Why is it that many crystalline silicon solar cells ‘only’ have an efficiency of 16% when converting solar radiation into usable electrical power and the resulting solar modules ‘only’ have an efficiency of 14%? What are the physical and technological limits to this efficiency?

In order that light can be converted into electricity, it has to penetrate into a solar cell. This consists of a semiconductor material that is characterised by its energy band gap Eg between the occupied and unoccupied electronic conditions. With crystalline silicon, the band gap energy is around 1.1eV, which corresponds to a characteristic light wavelength of 1.1 μm. Long-wave infrared light is let through the semiconductor while shortwave light is absorbed.

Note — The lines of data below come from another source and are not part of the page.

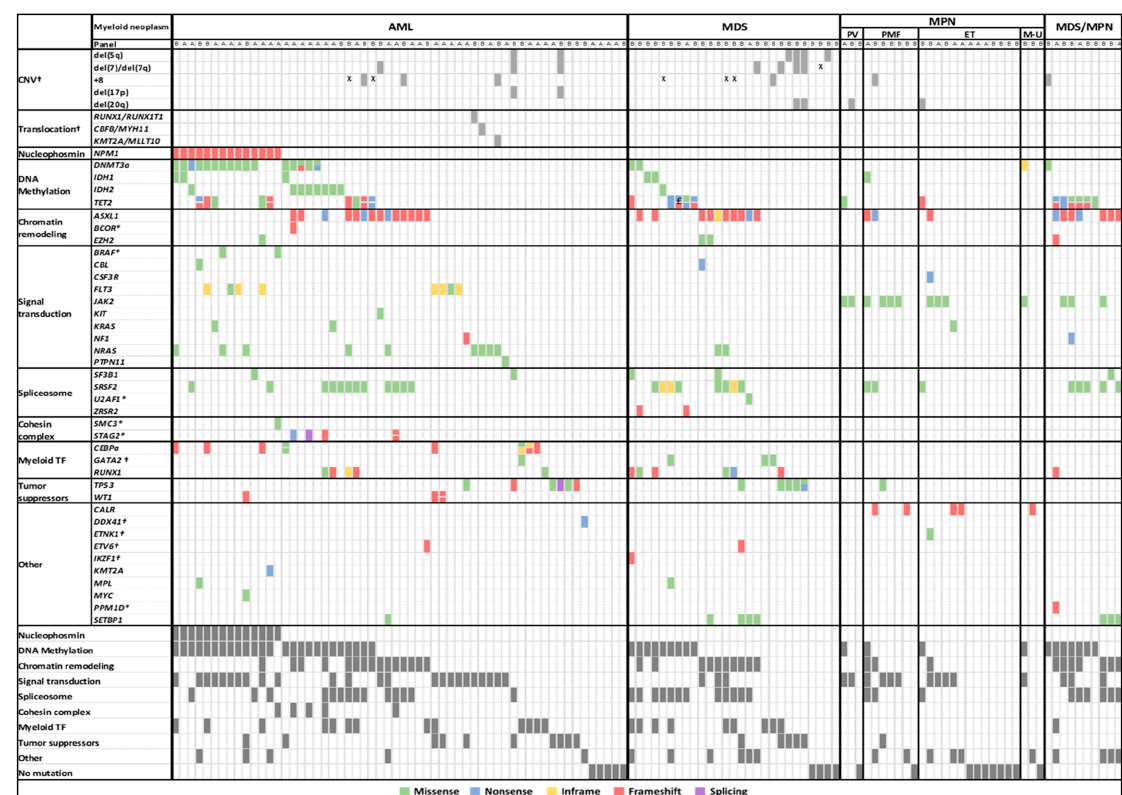
Figure 3. Variant landscape of diagnostic samples of 121 patients affected by myeloid neoplasms. Each column represents a patient. Colors represent the type of variant. *: Panel A exclusive genes ( BCOR , BCORL1 , BRAF , UA2F1 , SMC3 , STAG2, and PPM1D ). † : Panel B exclusive genes and structural alterations ( GATA2 , DDX41, and ETNK1; CNV and translocations,). χ : CNV present detected by conventional methodologies but not detected by the NGS panel. £: This patient presented a triple variant in TET2 (two nonsense and one frameshift). TF: transcription factor. AML: acute myeloid leukemia. MDS: myelodysplastic syndrome. MPN: myeloproliferative neoplasm. PV: polycythemia vera. PMF: primary myelofibrosis. ET: essential thrombocythemia. M-U: myeloproliferative neoplasm unclassifiable. MDS/MPN: myelodysplastic syndrome/myeloproliferative neoplasm. To determine the percentage of variants in genes studied exclusively by panel A ( BCOR , BCORL1 , BRAF , U2AF1 , SMC3 , STAG2, and PPM1D ), the number of patients analyzed using this panel was considered as total (50 total MN, 37 AML, 2 MDS, 8 MPN, and 3 MDS/MPN). The same procedure was performed (71 total MN, 21 AML, 25 MDS, 18 MPN, and 7 MDS/MPN) for genes exclusively analyzed by panel B ( GATA2 , DDX41, and ETNK1 ; CNV and translocations).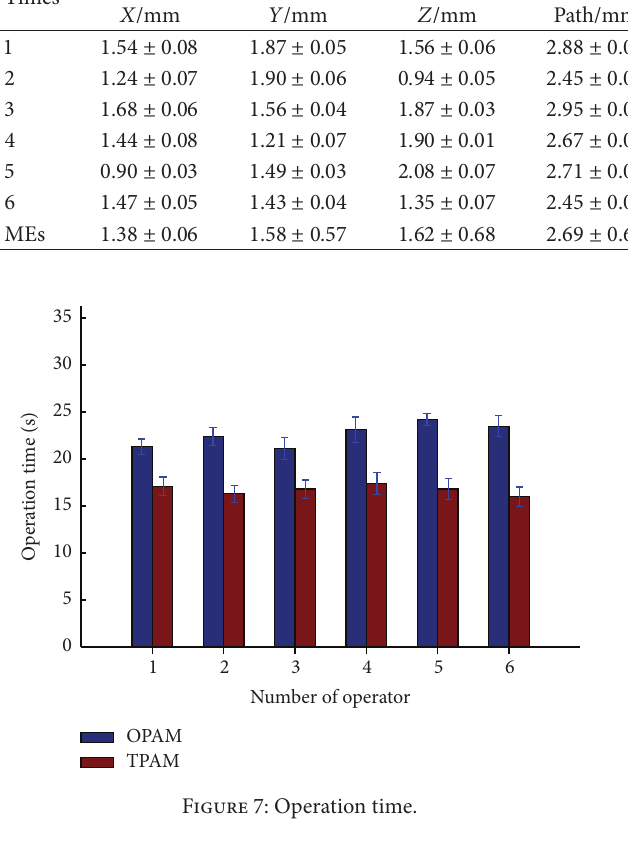
Table 4: Mean absolute errors (MAEs) for 6 tests measured by the robot in the period of inserting. Times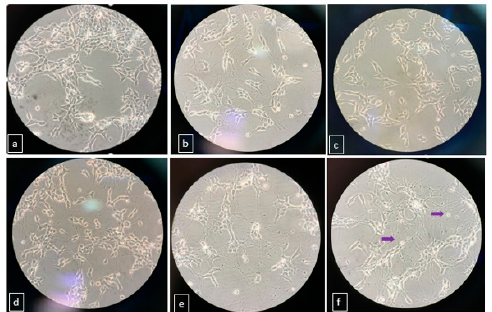
Figure 1. Morphology and network formation of differentiated and undifferentiated SH-SY5Y cells at different treatment periods. ( a ) undifferentiated ( b ) treated with RA for 5 days ( c ) treated with RA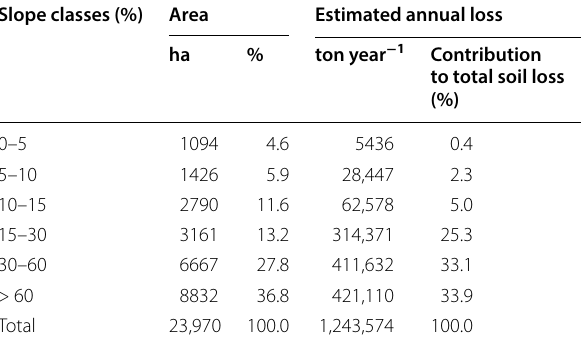
Table 7 Annual values of soil loss for various slope classes of the watershed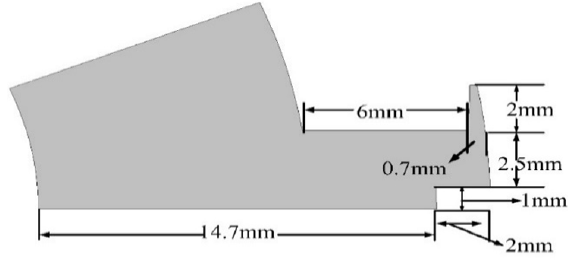
Figure 20. Hybrid (notch and flange) of the rotor pole.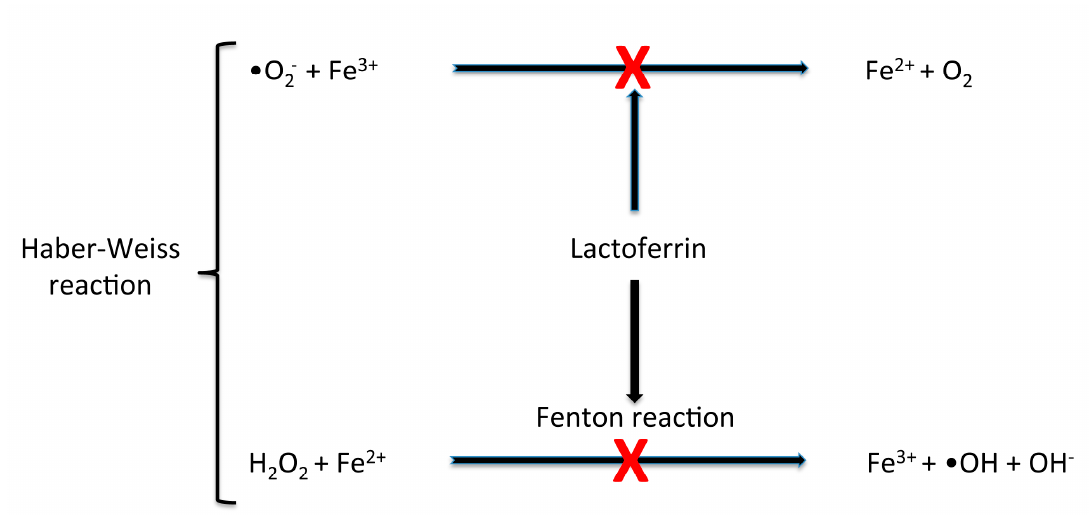
Figure 2. Lactoferrin protects against cellular damage induced by oxidative stress. It inhibits free ferric ion reactivity with superoxide molecules, thus limiting the formation of ferrous salt and ground state oxygen. This effect prevents the Fenton reaction in which the ferrous ion is oxidized by hydrogen peroxide to ferric ion, forming a hydroxyl radical and a hydroxide ion.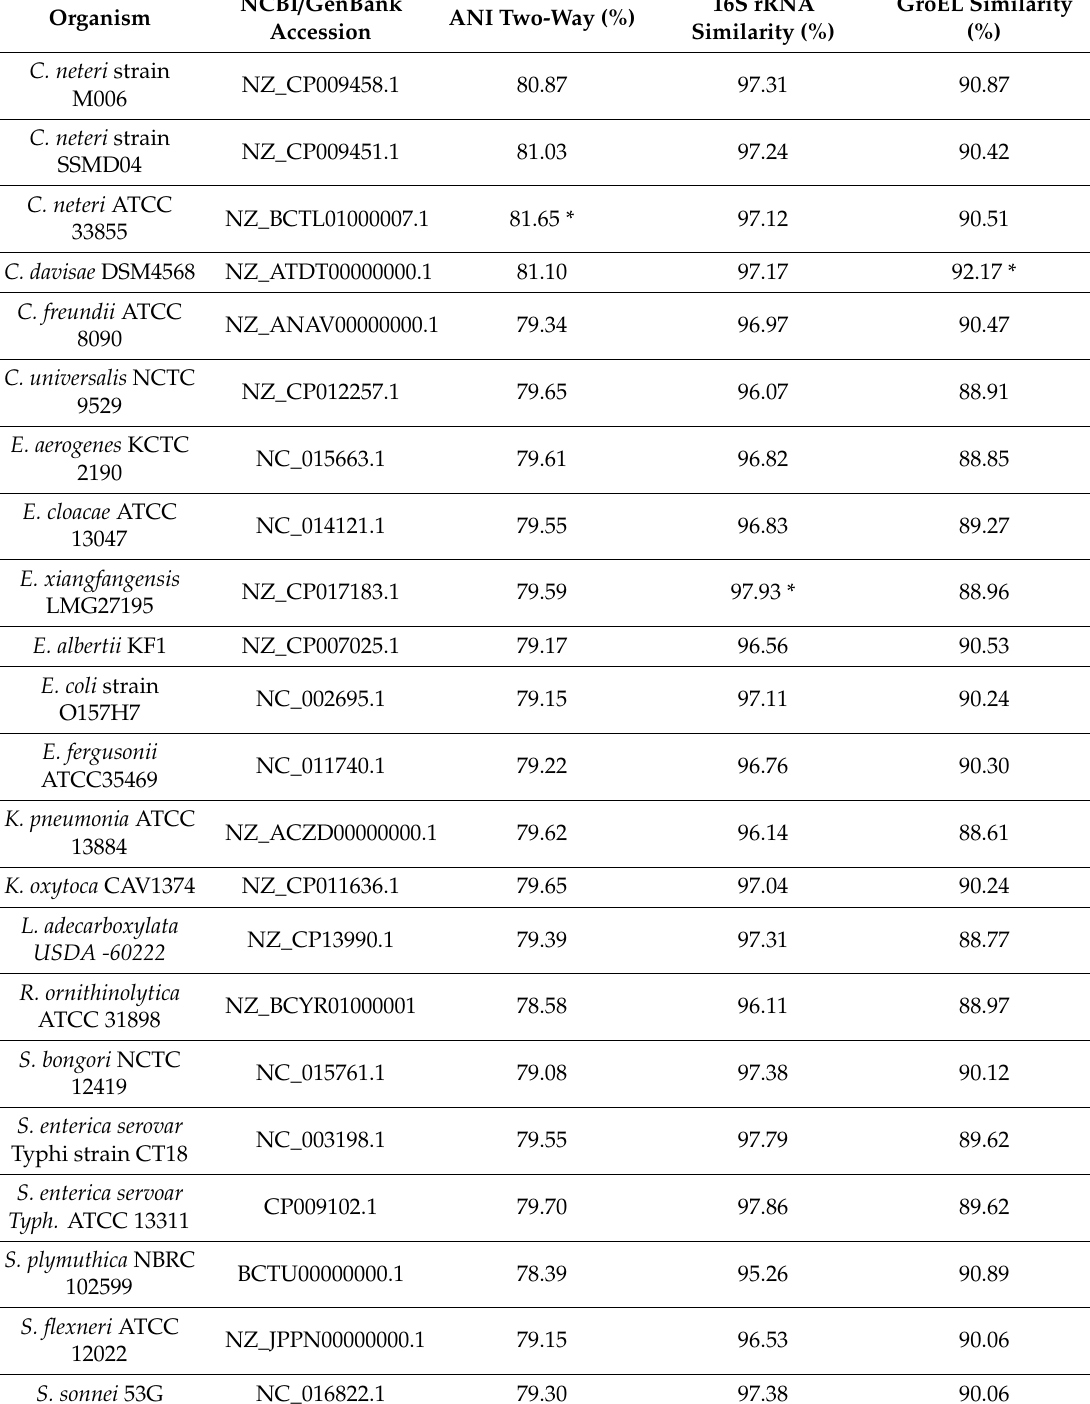
Table 1. In silico phylogenetic characterisation comparing strain ZA_0188 T with other Enterobacteriaceae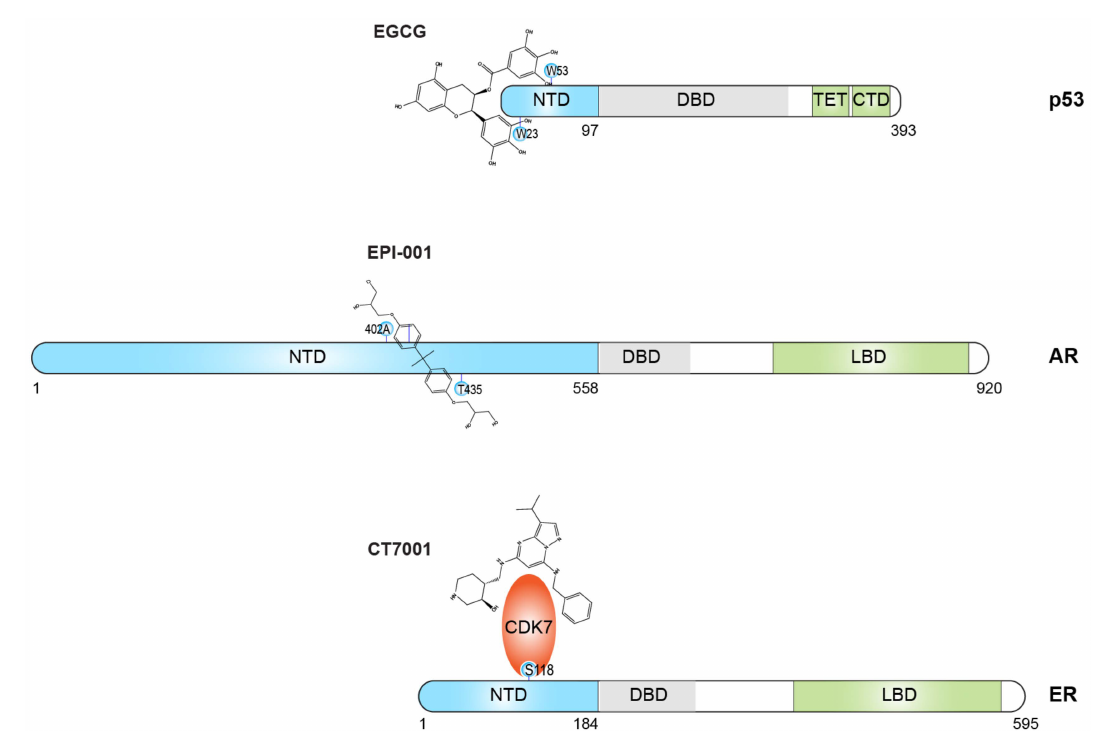
Figure 4. Small molecule targeting against protein intrinsic disorder as a new frontier in drug discovery. NTD: N-terminal domain; DBD: DNA-binding domain; LBD: ligand-binding domain; TET: tetramerization domain; CTD: C-terminal domain. AR: androgen receptor; ER: estrogen receptor. EGCG, a compound found in green tea, has been shown to interact with two specific amino acids of p53-NTD, W23 and W53 [276]; EPI-001, isolated from marine sponges [283], has been found to interact with A402 and T435 residues of AR-NTD [284]. CT7001 has been demonstrated to bind the ATP-binding site of CDK7 (PDB id: 7B5O [91] and 6Z4X [285]), a serine/threonine kinase that can phosphorylate Ser118 within the ER-NTD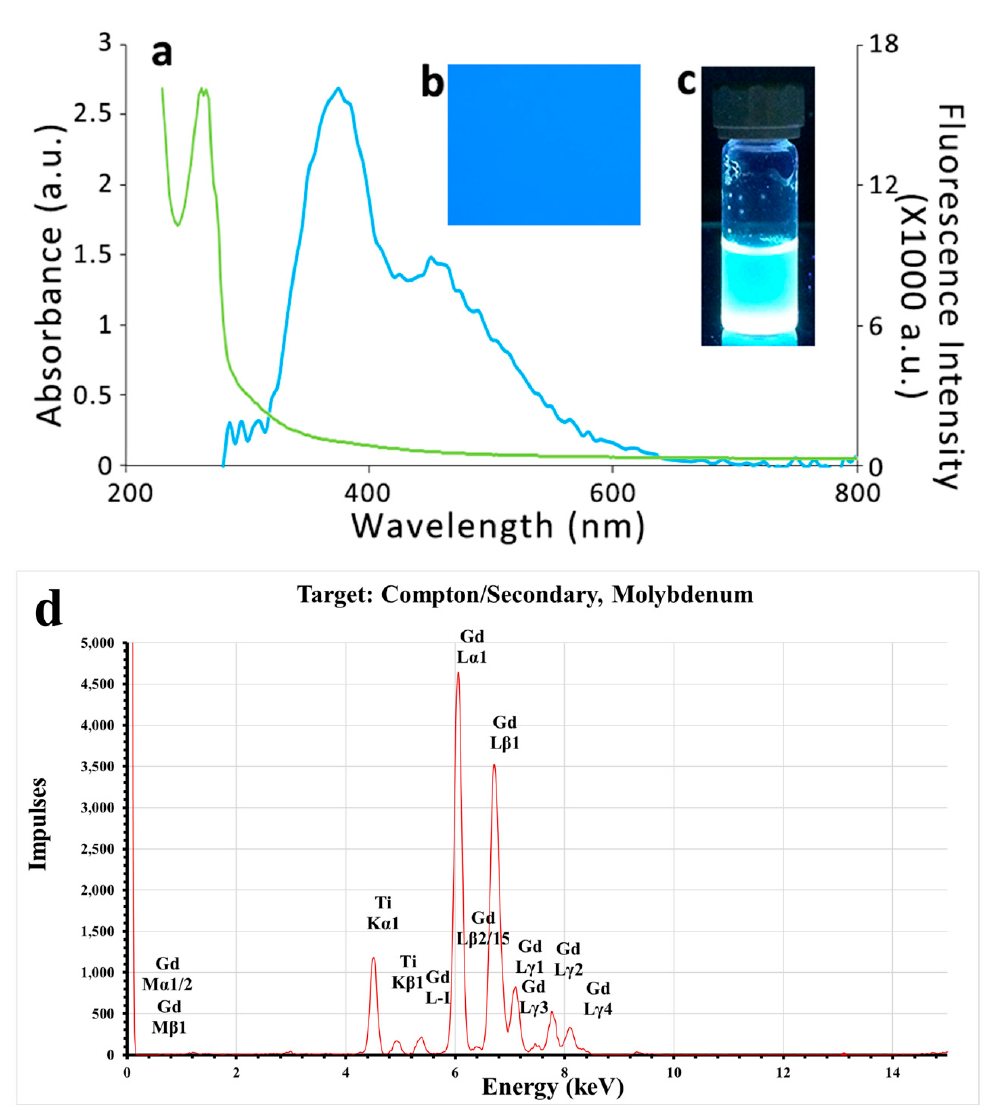
Figure 3. The scale of the current measured on the bare glassy carbon (GC) was from 0.09 to 0.2 nA. The GC immobilized with TGQD showed a current range mainly from 0.6 to 0.7 nA. Thus, it can be concluded that the current interval in both cases was the same (almost 1 nA). Hence, the inhomogeneity of both electrodes is comparable. It can be concluded that the homogeneity of the both electrodes is mainly a ff ected by the Nafion layer. However, the current increased significantly in the presence of the TGQD. This can be attributed to the good electrochemical conductivity of the synthesized TGQD, which is due to low electrochemical resistance of their metallic components. Moreover, the charge of the QDs may influence their electrochemical conductivity. However, we found that the TGQDs were water soluble and showed high stability (fluorescence measurement) in solution, even after four solution, even after four months from its prepared time. months from its prepared time.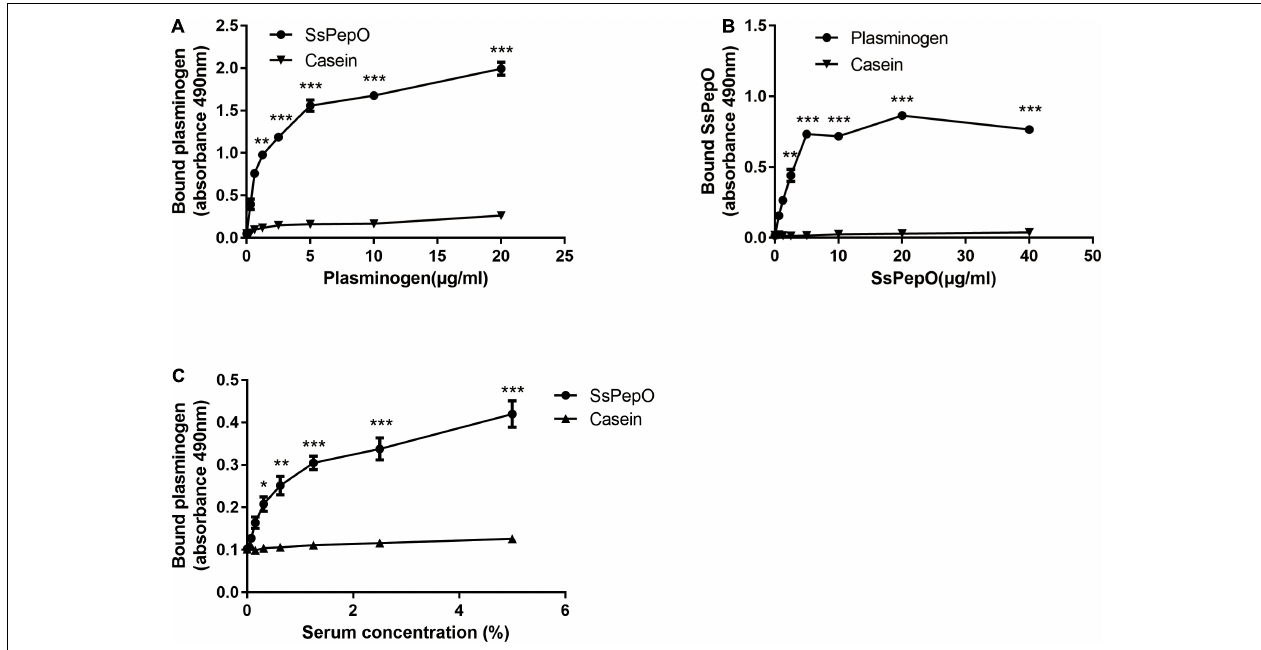
FIGURE 1 | Plasminogen binding to S. suis protein endopeptidase O (SsPepO). (A,B) Microtiter plates were coated with either SsPepO (5 µ g/ml) (A) or plasminogen (5 µ g/ml) (B) , and increasing amounts of plasminogen or SsPepO, respectively, were added. (C) The binding of plasminogen to SsPepO from human serum was assessed. Microtiter plates were coated with SsPepO (5 µ g/ml), and increasing amounts of serum was added. These assays were repeated three times, and the results were represented as the mean ± SD. ns, not significant; * p < 0.05; ** p < 0.01; *** p < 0.001.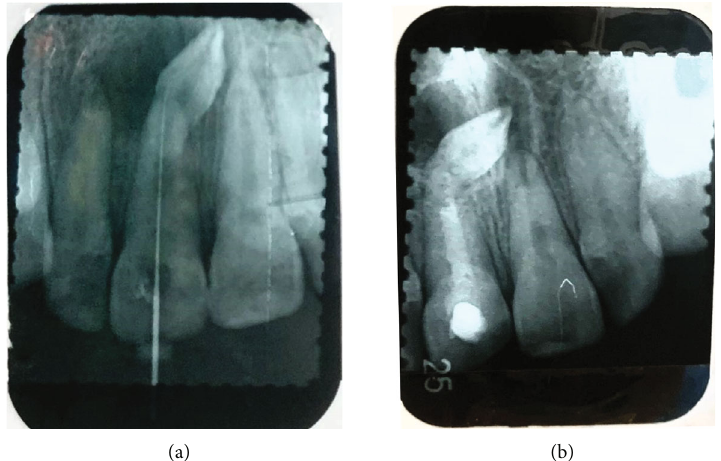
Figure 1: Periapical radiograph: (a) #11 with open apex; (b) one year later found apexi fi cation material on root canal and closed apex. The impacted mesiodens shown surrounded with cyst between apical of #21 and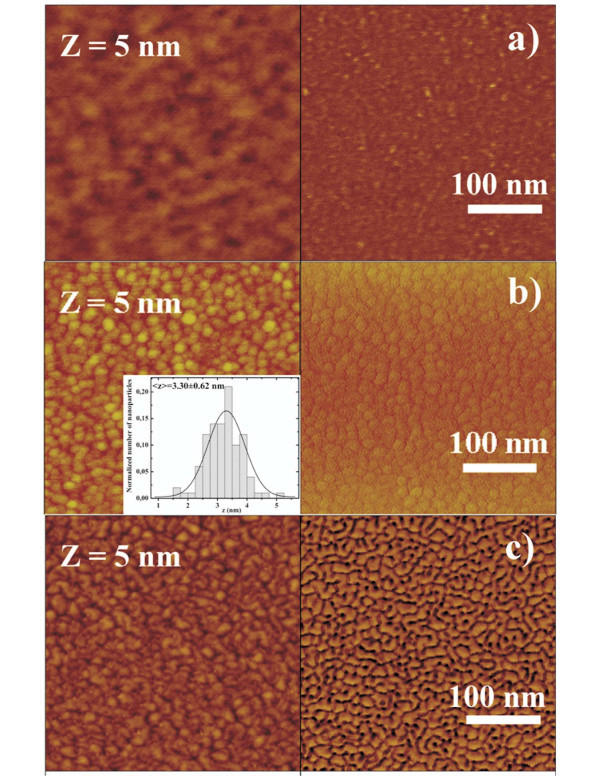
Nanometric scale AFM images of each deposition step of as deposited and annealed samples: (a) AFM images in detail (around micelles) of PnBuA-b-PAA film; (b) AFM images of gold nanoparticles after sputtering deposition, inset: Gaussian distribution of gold nanoparticles' size (height). (c) AFM image in detail of annealed (115°C, 15 min) hybrid bilayer with evidence of the modification of gold film nanostructures.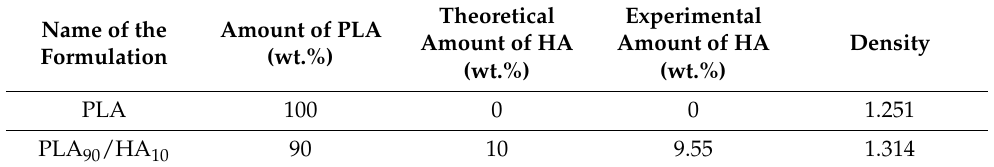
Table 1. Nomenclature of the samples, theoretical and experimental amounts of HA, and sample density. Name of the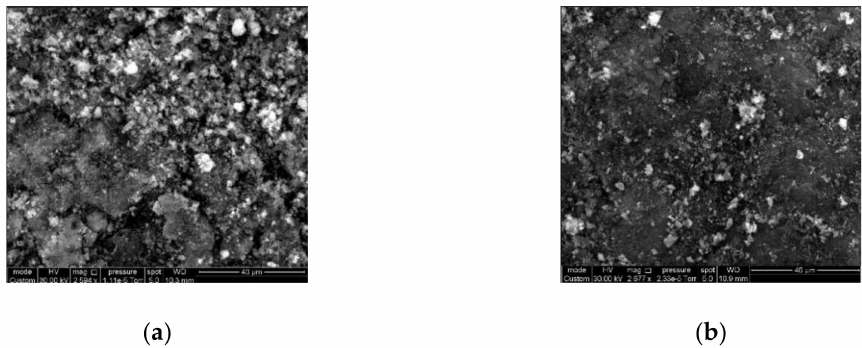
Figure 1. Scanning electron microscopy (SEM) images of the peat-derived AC-4 ( a ) and AC-6 ( b ) adsorbents. The scale bar is 40 µ m.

Various loss mechanisms reduce the yields from electrical energy. When a light particle (photon) is absorbed, a so-called electron hole pair is generated from the negatively charged electron and the positively charged hole. With high-energy short-wave light, the surplus energy hυ-Eg is released to the crystal lattice in the form of heat. Here, around 30% of the light energy is already lost for the electricity generation (1). The energy form the non-absorbed longwave photons from the solar spectrum is also lost (2). In the solar cell, the charge separation of the light-generated electron hole pairs creates an open terminal voltage Voc, which in turn is smaller than the band gap voltage Eg/q (3). The solar cell has an exponential current-voltage characteristic, which means that the maximum obtainable power point Vmppj mpp is smaller than the product of the open terminal voltage and the short-circuit current density jsc (4). In the n- and p-doped areas, Auger recombination takes place (5) in which the electron hole pairs are destroyed. These five basic loss mechanisms mean that the theoretical maximum efficiency of an ideal c-Si solar cell is 29%. The surfaces of real solar cells create an abrupt disruption of the crystal lattice that causes recombinationactive electronic conditions in the band gap. In real crystal, technology- determined microscopic crystal defects and contamination also occur that cause the recombination of electron-hole pairs (6). This volume recombination is much stronger in multicrystalline silicon than in monocrystalline silicon, reducing the efficiency of standard industry solar cells to between 17 and 18%. Optical reflection losses caused by non-optimal light coupling (7) and electrical conduction losses in the solar cells (8) further reduce the cell efficiency to around 16%. Further losses are created by the series connections and encapsulation of the solar cells in the module, which mean that the module itself achieves an efficiency of around 14%. The best small-sized c-Si solar cells currently achieve 25%, whereby 26% appears to be possible. In the long term, a module efficiency of around 24% can be expected. Further increases are possible through concentrating light (3). Research is also being conducted on manipulating the light spectrum (1) and (2) and the introduction of suitable heterojunctions (5).